**AIM**.
Reproduce the records word for word, starting at the very beginning and ending with the line that contains "state / province: Northern Territory", both ends included.

/---

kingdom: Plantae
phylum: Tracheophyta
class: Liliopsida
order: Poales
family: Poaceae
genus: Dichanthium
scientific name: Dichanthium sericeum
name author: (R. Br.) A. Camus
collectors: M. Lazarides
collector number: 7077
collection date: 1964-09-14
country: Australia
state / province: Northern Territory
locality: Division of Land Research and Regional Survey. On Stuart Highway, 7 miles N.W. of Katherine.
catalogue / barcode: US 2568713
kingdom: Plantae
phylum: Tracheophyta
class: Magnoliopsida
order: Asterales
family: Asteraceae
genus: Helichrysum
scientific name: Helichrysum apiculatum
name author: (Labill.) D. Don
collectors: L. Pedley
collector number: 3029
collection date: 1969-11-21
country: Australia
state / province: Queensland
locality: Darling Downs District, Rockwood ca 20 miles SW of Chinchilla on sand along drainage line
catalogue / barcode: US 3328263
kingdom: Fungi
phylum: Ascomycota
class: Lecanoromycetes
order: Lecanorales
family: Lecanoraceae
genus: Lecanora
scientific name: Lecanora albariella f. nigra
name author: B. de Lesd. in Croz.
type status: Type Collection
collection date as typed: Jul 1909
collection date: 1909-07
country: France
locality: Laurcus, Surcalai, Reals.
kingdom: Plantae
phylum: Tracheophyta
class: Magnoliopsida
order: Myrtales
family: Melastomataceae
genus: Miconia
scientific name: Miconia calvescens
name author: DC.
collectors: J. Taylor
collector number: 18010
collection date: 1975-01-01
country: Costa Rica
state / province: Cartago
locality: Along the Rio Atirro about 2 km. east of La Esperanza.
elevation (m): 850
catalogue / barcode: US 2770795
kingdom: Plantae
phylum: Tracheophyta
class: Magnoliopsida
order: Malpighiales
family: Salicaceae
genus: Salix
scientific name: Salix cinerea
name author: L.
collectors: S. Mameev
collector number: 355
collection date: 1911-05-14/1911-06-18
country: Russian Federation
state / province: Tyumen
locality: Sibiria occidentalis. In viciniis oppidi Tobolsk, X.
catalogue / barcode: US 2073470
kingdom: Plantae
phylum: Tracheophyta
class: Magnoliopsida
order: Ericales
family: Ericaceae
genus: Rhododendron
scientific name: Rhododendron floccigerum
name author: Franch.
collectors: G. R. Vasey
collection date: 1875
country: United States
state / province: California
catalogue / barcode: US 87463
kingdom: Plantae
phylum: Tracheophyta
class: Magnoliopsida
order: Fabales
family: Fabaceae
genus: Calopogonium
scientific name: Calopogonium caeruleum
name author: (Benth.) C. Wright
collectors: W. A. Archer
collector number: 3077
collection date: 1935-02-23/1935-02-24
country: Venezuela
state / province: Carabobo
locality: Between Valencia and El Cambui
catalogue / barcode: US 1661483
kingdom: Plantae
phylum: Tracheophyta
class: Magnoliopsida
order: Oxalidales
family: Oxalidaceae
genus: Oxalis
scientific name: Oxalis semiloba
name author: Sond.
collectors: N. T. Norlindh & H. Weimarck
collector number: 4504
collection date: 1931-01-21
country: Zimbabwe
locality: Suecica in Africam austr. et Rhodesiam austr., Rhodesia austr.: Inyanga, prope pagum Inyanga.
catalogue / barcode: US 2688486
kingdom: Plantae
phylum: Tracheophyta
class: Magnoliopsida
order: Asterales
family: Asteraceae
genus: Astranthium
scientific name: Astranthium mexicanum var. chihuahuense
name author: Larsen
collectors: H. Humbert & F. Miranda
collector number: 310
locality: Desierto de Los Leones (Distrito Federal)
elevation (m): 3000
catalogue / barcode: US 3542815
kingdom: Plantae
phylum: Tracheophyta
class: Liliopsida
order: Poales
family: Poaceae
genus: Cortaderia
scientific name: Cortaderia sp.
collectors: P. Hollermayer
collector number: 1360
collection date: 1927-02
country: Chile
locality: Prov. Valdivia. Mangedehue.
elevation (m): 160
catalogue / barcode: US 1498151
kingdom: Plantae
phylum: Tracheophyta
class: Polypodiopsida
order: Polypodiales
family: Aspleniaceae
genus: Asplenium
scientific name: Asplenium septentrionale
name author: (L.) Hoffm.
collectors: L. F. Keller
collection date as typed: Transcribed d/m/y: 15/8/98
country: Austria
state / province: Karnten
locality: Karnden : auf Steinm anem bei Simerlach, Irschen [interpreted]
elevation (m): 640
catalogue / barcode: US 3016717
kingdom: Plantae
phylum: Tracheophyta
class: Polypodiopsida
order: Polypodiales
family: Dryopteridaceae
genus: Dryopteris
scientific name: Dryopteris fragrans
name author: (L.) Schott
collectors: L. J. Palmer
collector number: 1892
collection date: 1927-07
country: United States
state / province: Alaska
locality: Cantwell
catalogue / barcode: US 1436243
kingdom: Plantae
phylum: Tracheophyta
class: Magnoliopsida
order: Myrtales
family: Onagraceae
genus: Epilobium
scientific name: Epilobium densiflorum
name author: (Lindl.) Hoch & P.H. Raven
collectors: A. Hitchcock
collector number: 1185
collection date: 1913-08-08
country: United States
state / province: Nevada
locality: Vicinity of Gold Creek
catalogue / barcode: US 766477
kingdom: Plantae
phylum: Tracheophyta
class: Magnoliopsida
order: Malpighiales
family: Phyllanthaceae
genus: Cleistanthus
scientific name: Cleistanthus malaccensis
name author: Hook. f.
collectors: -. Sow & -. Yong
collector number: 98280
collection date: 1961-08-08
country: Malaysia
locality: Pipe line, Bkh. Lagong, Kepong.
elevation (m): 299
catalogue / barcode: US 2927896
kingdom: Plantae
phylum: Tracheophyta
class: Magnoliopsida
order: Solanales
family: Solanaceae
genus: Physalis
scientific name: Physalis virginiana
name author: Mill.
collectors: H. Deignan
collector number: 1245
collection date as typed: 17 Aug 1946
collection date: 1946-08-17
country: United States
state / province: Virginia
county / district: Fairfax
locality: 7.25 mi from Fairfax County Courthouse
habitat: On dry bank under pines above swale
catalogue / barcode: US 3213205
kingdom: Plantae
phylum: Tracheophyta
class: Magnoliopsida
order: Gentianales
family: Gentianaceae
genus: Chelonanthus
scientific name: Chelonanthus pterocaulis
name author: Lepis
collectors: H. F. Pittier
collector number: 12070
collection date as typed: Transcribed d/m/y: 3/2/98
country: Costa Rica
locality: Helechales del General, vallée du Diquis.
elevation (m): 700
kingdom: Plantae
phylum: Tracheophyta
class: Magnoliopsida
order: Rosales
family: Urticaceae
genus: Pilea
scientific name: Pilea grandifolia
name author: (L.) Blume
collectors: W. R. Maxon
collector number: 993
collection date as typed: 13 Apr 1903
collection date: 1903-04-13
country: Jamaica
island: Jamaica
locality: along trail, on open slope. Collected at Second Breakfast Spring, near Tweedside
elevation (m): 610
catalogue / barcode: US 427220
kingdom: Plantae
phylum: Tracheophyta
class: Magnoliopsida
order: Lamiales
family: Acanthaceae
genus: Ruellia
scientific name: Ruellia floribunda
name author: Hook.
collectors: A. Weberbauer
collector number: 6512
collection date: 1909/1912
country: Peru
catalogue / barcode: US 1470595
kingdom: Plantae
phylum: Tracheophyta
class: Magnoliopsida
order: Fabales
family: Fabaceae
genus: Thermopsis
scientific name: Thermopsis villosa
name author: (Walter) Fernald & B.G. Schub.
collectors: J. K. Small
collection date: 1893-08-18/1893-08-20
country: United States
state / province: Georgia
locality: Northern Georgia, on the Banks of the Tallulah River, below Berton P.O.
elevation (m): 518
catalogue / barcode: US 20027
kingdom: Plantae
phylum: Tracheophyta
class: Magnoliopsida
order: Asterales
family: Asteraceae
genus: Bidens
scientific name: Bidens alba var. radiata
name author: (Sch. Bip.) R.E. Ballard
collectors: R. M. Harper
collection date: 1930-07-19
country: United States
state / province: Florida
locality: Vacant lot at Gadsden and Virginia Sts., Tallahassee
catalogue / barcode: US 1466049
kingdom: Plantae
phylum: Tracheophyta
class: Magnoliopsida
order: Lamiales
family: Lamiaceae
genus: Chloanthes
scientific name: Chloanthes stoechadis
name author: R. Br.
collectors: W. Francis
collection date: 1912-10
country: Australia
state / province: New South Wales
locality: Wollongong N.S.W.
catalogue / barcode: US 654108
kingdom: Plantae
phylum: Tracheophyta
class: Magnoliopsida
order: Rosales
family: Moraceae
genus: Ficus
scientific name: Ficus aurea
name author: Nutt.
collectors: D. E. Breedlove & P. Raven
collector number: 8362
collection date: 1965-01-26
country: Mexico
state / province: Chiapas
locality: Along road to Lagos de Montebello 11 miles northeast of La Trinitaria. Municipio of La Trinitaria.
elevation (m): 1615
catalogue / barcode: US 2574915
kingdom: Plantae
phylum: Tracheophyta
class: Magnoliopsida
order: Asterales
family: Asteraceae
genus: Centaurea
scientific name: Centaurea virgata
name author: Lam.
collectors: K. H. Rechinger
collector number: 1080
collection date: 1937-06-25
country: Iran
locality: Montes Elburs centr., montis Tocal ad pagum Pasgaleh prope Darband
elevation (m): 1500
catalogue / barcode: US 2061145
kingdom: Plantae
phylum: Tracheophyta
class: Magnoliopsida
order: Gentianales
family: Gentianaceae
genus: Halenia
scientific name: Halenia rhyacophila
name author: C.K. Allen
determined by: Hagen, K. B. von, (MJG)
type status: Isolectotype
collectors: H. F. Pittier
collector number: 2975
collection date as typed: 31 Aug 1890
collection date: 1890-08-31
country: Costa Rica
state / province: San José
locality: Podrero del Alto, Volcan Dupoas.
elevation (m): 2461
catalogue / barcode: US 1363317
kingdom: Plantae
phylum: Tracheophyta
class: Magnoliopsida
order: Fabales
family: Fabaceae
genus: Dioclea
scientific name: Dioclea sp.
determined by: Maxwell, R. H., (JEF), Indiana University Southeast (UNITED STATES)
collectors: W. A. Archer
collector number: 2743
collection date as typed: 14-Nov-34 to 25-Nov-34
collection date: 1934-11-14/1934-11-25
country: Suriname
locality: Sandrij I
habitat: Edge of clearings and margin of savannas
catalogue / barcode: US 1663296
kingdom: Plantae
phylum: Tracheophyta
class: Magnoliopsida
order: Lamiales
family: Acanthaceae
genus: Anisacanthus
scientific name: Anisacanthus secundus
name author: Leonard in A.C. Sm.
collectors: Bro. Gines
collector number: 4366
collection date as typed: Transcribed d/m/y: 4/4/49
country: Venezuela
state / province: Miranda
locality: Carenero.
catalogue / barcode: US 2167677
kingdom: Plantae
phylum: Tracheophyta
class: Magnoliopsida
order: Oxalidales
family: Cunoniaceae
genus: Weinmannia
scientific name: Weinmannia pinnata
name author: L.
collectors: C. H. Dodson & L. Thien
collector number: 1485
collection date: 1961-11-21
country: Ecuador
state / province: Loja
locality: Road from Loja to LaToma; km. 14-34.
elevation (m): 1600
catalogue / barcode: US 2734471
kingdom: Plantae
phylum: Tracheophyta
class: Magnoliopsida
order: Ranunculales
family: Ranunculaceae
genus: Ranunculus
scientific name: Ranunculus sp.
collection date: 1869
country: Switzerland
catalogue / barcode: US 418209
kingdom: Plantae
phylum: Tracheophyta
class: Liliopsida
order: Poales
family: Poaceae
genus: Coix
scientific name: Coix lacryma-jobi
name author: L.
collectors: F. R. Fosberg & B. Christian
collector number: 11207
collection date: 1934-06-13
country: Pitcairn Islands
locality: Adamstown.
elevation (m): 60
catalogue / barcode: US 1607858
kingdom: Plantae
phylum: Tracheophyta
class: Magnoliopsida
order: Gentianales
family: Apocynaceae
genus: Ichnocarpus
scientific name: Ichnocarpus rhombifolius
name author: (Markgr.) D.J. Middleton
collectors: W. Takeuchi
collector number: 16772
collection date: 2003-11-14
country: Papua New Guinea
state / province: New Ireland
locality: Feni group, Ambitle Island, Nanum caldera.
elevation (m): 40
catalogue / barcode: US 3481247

\---

**CORRECT OUTPUT**.
kingdom: Plantae
phylum: Tracheophyta
class: Liliopsida
order: Poales
family: Poaceae
genus: Dichanthium
scientific name: Dichanthium sericeum
name author: (R. Br.) A. Camus
collectors: M. Lazarides
collector number: 7077
collection date: 1964-09-14
country: Australia
state / province: Northern Territory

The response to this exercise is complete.